The use of hydrocarbons (HC-600a and HC-290), a trend that had barely begun in 2012, is now firmly established as an option for buyers of new small commercial equipment in Australia.

According to the latest Cold Hard Facts 3 Report, around 2% of the total bank in this segment of the market is hydrocarbons and this is expected to grow rapidly.

Smaller self-contained retail equipment is the leader in this trend with sales of new HC charged equipment in this category increasing more than 30 times (up 3,000%) since 2012, to nearly 20,000 units out of almost 140,000 total sales of self-contained units (including beverage vending machines, post mix drink vending machines, ice makers and water coolers) in 2016.

This is compared to just a little over 600 HC charged units in 2012, the report said.

Equipment being sold using hydrocarbon refrigerants with a charge less than or equal to 150 grams includes upright and horizontal freezer cabinets, refrigerated display cabinets, wine coolers and ice cream merchandisers.

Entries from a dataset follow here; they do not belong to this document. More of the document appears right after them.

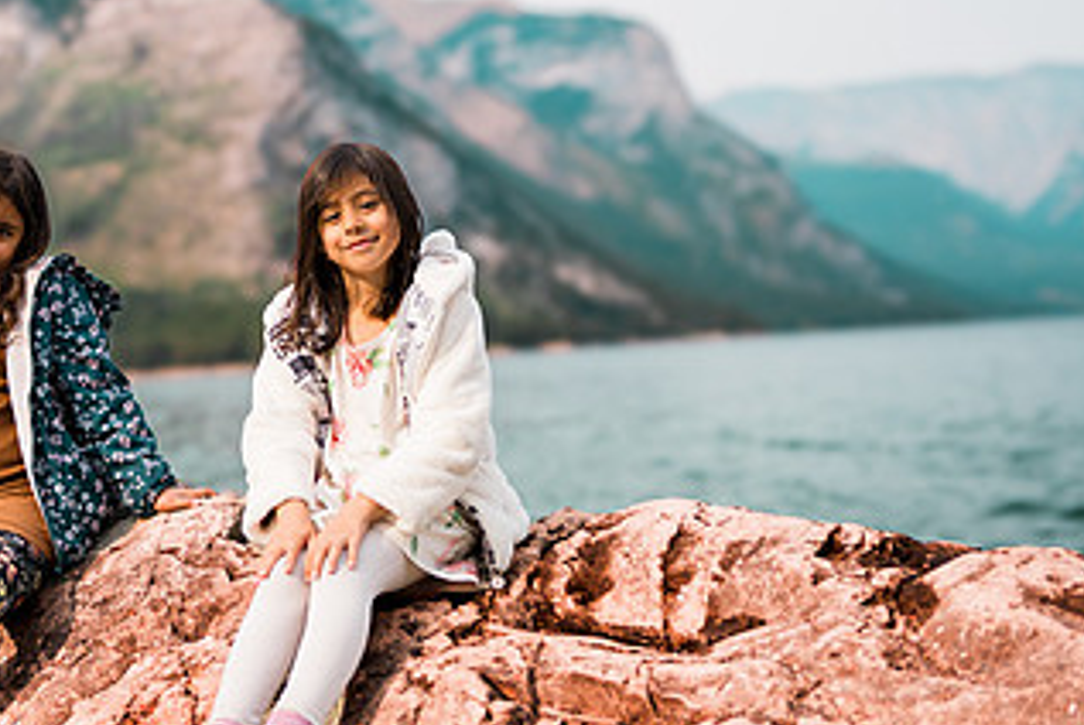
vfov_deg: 21.3
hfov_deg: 30.2
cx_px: 140
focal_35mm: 64
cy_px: 402
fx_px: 1929
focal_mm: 35
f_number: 1.8
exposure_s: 1/8000
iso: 200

“Given the relative energy efficiency of devices charged with HCs and CO2 as compared to the older equipment charged with HFC-404A and, now more commonly with HFC-134a, the trend of increasing sales of small self-contained commercial refrigeration using natural refrigerants is expected to continue,” the report said.

“A range of small self-contained refrigeration display cabinets (RDCs) charged with CO2 were introduced to the market in recent years. Possibly as many as 1,000 sales were made of RDCs charged with CO2 in 2016.

“However, it is unlikely that CO2 charged equipment in this category will grow significantly as the HC technology is proving to be highly energy efficient and competitively priced.”

At present there is a refrigerant charge threshold imposed by safety standards in Australia (AS/NZS ISO 5149: 2016) of 150 grams for class A3 refrigerants such as hydrocarbons.

Increasing this charge size in general, or by specific application, would have a significant impact on the future penetration of hydrocarbons in small to medium commercial refrigeration applications.

Air Conditioning systems

One area of the market where hydrocarbons haven't been as successful is the residential air conditioning market.

Efforts to introduce hydrocarbon (HC) charged air conditioning systems have faded with the technology developing only limited manufacturing support, and still facing potential regulatory and workplace limitations as a result of flammability.

This is the market assessment published in Cold Hard Facts 3, which states that HC charged air conditioners have not achieved any significant market share in Australia in the last two years.

Chinese manufacturers of HC charged equipment have not increased marketing efforts or been publicising recent case studies of installations or established new distribution lines, the report said.

The ongoing message is that systems are under development and available in some overseas markets (e.g. India and in small volumes in China) and are expected to emerge as technically and commercially feasible soon.

However, at present, there are only a few air conditioner models containing HC in Australia.

As a result, the report concluded that HCs in the residential air conditioning category, are unlikely to achieve a significant market share in the foreseeable future.